Virginia Divorce or Annulment: Do I Qualify?

Women ask me all the time, “What’s the difference between a divorce and an annulment, and which do I ask for?”

An annulment erases a marriage that wasn’t valid to begin with. A divorce ends an otherwise valid marriage, and divides the legal rights and responsibilities between the parties. If your marriage is annulled, it becomes like the marriage never happened. A divorce doesn’t erase the marriage, but simply ends it.

There are advantages and disadvantages to each. An annulment erases the marriage, and it becomes like it never happened. At the same time, though, because you are not recognizing that a valid marriage ever took place, when your marriage is annulled, you have no right to spousal support or equitable distribution of marital assets.

You can end a marriage for any number of reasons. In Virginia, we recognize both fault and no fault grounds for divorce—meaning that you can seek a divorce from your husband on the grounds of adultery, cruelty, apprehension of bodily hurt, desertion—or you can seek a divorce based on no fault grounds, if you live separate and apart from each other without cohabitation for a period of one year or more. (Note that the one year period is reduced to six months if you have no children born of the marriage.)

Whether you qualify for an annulment is a little more complicated.

In order for a court to find that your marriage wasn’t valid to begin with, your marriage has to fall into one of only three categories.

The THREE types of Virginia Marriages that qualify for annulment are:

1. Marriages involving fraud.

2. A marriage where there is a defect in the marriage itself.

3. Unions in which one of the spouses withheld a crucial piece of information from the other

First, you may qualify for an annulment if your marriage was fraudulent. In order to prove fraud, you must prove each of these four elements. You must show

1. A misleading or fictitious representation by your spouse

2. The misrepresentation was intentional

3. You had full faith and trust in your spouse, and

4. You suffered damage.

You can also get an annulment when there is a defect in the marriage itself. But when is there a defect in the marriage? What does that mean?

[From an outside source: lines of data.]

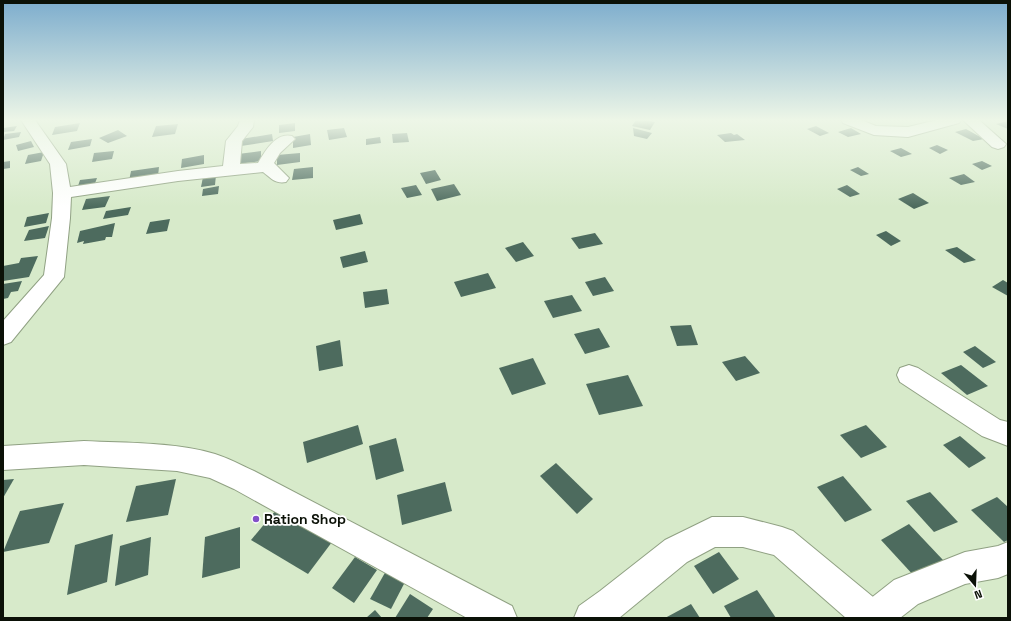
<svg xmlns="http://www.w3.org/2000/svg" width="1011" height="621" viewBox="0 0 1011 621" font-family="'Space Grotesk',sans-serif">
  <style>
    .building { fill: #4d6b5e }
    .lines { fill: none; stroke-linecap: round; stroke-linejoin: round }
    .minor-casing { stroke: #90a183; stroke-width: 2 }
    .major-casing { stroke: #90a183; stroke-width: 2 }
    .minor { fill: #fff; fill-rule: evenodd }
    .major { fill: #fff; fill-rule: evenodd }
    .poi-dot { fill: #8350c8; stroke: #fff; stroke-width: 1.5 }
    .labels { text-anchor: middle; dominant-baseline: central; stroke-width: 3.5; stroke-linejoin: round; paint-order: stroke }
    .near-poi-label { font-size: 14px; font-weight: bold; fill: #0b1107; stroke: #fff; text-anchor: start }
  </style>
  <rect width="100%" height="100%" fill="#d7eaca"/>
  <!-- building -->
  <g class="building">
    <path d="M636,120H644L655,122L650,130L632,126Z"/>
    <path d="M1008,121V129L996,124Z"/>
    <path d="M80,123L77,131L52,135L55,127Z"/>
    <path d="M295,123V131L279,133V125Z"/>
    <path d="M178,124L175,134L152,137L156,126Z"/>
    <path d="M17,126L14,131L3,132V128Z"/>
    <path d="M816,126L829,133L820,136L807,129Z"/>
    <path d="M344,128L347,137L329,140L327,130Z"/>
    <path d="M633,128L652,133L647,139L634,136Z"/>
    <path d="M851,128L861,134L848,137L838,132Z"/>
    <path d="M966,129L984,139L973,141L955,132Z"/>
    <path d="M118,130L127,136L108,143L99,138Z"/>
    <path d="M21,132L19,137L3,140L5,134Z"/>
    <path d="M407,133L409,142L393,143L392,134Z"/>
    <path d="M731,133L734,135L737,134L745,140L725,142L717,135Z"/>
    <path d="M272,134L273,141L241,146V139Z"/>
    <path d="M310,134L311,145L293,148V137Z"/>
    <path d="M380,137L381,143L366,145V139Z"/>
    <path d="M92,139L90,146L68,150L71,142Z"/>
    <path d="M31,141L34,147L18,151L16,145Z"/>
    <path d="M937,145L948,150L940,154L929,148Z"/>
    <path d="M901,148L912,154L901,157L890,151Z"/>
    <path d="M114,151L112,159L92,162L94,153Z"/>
    <path d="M261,151V161L237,164L238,154Z"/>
    <path d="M44,152L41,161L25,164L28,155Z"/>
    <path d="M300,153V162L277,165V155Z"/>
    <path d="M204,155V164L181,168L182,159Z"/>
    <path d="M10,161V168L3,169V162Z"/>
    <path d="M982,161L992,166L982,170L972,164Z"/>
    <path d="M159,167L158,176L129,181L131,171Z"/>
    <path d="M313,167V178L292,180L294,169Z"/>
    <path d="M858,167L869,174L861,176L850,170Z"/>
    <path d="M435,170L441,180L426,184L420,173Z"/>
    <path d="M964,174L975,182L961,185L949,178Z"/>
    <path d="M216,175L215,185L201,187L203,177Z"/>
    <path d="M97,178L94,186L77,189L80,180Z"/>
    <path d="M454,184L461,195L437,201L431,189Z"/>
    <path d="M416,185L422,195L407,198L401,188Z"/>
    <path d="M847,185L860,194L850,197L837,189Z"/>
    <path d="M219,186L218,194L202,196L203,189Z"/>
    <path d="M913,193L929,203L914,209L898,199Z"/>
    <path d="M110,196L105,207L82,210L86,199Z"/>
    <path d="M131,207L128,215L103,219L106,211Z"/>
    <path d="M49,213L46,223L24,227L27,217Z"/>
    <path d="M360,214L363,224L336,230L333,220Z"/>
    <path d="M170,219L167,231L146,234L150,222Z"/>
    <path d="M115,223L112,237H106L105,240L83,244L84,241L77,243L80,231Z"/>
    <path d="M49,226L45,238L24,241L29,230Z"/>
    <path d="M886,231L901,241L891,246L876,235Z"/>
    <path d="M595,233L603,244L579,249L571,238Z"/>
    <path d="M523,242L534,256L516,262L505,248Z"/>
    <path d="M957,247L976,260L964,263L945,250Z"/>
    <path d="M365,251L368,262L343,268L340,257Z"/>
    <path d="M38,256L29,277L3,281V266L19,263L21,258Z"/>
    <path d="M488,273L496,288L461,297L454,282Z"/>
    <path d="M605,277L614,291L593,296L585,282Z"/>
    <path d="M1003,280L1008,283V296L992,287Z"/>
    <path d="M22,281L18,291L11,292L8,298L3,299V284Z"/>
    <path d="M387,289L389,304L365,308L363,292Z"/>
    <path d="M572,295L582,311L553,318L544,301Z"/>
    <path d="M691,325L698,345L677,346L670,326Z"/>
    <path d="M599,328L610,347L585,354L574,334Z"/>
    <path d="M340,340L343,366L319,371L316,346Z"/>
    <path d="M975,346L996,362L983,368L963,352Z"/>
    <path d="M745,356L760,373L736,381L722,362Z"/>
    <path d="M533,358L546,384L512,395L499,368Z"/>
    <path d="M961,365L988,386L967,395L941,373Z"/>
    <path d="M628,375L643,406L599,415L586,384Z"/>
    <path d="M358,425L363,444L307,463L303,442Z"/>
    <path d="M866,425L887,447L861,458L840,435Z"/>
    <path d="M960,436L986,458L969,468L943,445Z"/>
    <path d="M396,438L404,471L376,480L369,446Z"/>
    <path d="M556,463L593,499L577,514L540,476Z"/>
    <path d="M843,476L872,510L845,522L817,487Z"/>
    <path d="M14,479L3,498V480Z"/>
    <path d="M176,479L168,515L126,522L136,486Z"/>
    <path d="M445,482L452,511L402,525L397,495Z"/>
    <path d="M930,492L958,522L934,532L906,501Z"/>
    <path d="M997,497L1008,507V540L1004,542L971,510Z"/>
    <path d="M64,503L49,543L3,552L20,511Z"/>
    <path d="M276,510L332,542L308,574L251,540Z"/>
    <path d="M909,524L943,560L915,577L881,540Z"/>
    <path d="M240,527V568L202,578L205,537Z"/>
    <path d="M113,534L107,582L67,595L75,545Z"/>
    <path d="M151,537L148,575L115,586L120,546Z"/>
    <path d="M719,552L739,579L713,594L694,566Z"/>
    <path d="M355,557L377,570L354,603L332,588Z"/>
    <path d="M386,571L406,580L391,609L370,599Z"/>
    <path d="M757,590L776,618H731L724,606Z"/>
    <path d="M410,594L433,609L427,618H395Z"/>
    <path d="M691,604L700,618H665Z"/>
    <path d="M375,610L382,618H366Z"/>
  </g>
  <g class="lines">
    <!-- minor casing -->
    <g class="minor-casing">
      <g id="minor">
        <path d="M21,120H35L66,164L70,187L178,171L223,166L226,141L238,126L240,120H254L253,127L242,141L240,164L258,163C265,151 276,132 292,136L295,139L280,153L274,163L289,178L286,182C275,184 271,178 263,172L178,181L71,197L70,218L64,277L11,342L3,345V321L44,275L52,218L53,193L50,164Z"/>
        <path d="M841,120H861L876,126L908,127L937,120H961L959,123L908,137L874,135L843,123Z"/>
        <path d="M963,120H979L1006,144L1004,147L998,149L992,147Z"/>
        <path d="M909,365L918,368L1000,420L1008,422V446L982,436L900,382L897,375L900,368Z"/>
        <path d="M1008,542V574L998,578L965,584L918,604L900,618H856L861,606L894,580L965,552L998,546Z"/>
      </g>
    </g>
    <!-- major casing -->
    <g class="major-casing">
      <g id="major">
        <path d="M84,441C125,443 176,442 215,454C228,458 241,465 254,471L512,606L517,618H467L234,489L210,478L177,471L84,465L3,470V446Z"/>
        <path d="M712,517H743L782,527L793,531L884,606L889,618H846L774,555L743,547H715L687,562L619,618H574L579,606L600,591L665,540Z"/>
      </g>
    </g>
    <!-- minor -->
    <use href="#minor" class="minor"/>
    <!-- major -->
    <use href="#major" class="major"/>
  </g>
  <!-- sky -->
  <linearGradient id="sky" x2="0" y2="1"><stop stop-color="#7dadcd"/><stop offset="0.58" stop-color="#edf6e7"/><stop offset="1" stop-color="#edf6e7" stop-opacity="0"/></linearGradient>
  <rect width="1011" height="207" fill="url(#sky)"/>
  <!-- markers -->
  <circle class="poi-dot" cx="256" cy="519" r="4"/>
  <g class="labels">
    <!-- near-poi labels -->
    <g class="near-poi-label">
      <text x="264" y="519">Ration Shop</text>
    </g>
  </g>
  <!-- border -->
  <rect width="1011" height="621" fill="none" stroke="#0b1107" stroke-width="8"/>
  <!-- north arrow -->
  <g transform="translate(975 585) rotate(161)" stroke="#ffffff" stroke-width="3" paint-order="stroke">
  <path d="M0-3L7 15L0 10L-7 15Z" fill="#0b1107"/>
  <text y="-6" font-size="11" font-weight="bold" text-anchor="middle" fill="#0b1107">N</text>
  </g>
</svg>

There are four common scenarios. There is a defect in the marriage when (1) your wedding was performed by someone who wasn’t legally qualified to officiate, (2) you or your spouse were still legally married to someone else at the time of this marriage (we see it all the time! One of the parties thought he was divorced, but somehow their divorce paperwork had never been fully processed.), (3) one of you was too young to get married at the time of the marriage, or (4) one of you was mentally handicapped at the time of the marriage.

Another ground for annulment is withholding critical information.

In the law, only certain categories of information are “critical.” Just because some detail was omitted that you would have liked to have known prior to your marriage does NOT mean that your marriage automatically qualifies to be annulled. In fact, the kinds of withheld information that qualify you for annulment are VERY limited. Two examples of information that, if you husband withheld it from your prior to your marriage, would qualify you for an annulment are (1) if your husband didn’t tell you that he was convicted of a felony, and (2) if your husband didn’t tell you that he was impotent.

Here is a list of specific grounds that would qualify you for an annulment:

  1. No license/solemnization. Your marriage ceremony was performed without a valid license or without a qualified officiant.
  2. Bigamy. The marriage was entered into prior to the dissolution of an earlier marriage of one of the parties.
  3. Incest. The marriage was between two relatives who are legally forbidden to marry.
  4. Lack of Capacity (Underage). One or both of the parties lacked capacity because he or she is too young to marry.
  5. Lack of Capacity (Mental Infirmity). One or both of the parties lacked capacity because he or she was mentally incompetent at the time.
  6. Fraud or duress. The fraud must materially affect the essentials of the marriage.
  7. Impotence. At the time of entering the marriage contract, one party was naturally or otherwise incurably impotent.
  8. Felony Conviction. Either party, without the knowledge of the other, was convicted of a felony prior to the marriage.
  9. Pregnancy by a Third Party. At the time of the marriage, the wife, without knowledge of the husband, was pregnant with another man’s child.
  10. Pregnancy of a Third Party. At the time of the marriage, the husband, without knowledge of the wife, fathered a child born to a woman other than the wife within 10 months after the marriage was solemnized.
  11. Prior prostitution. Either party, without the knowledge of the other, had been a prostitute prior to the marriage.

If you believe you may be entitled to an annulment, you should speak to an attorney immediately to preserve your rights.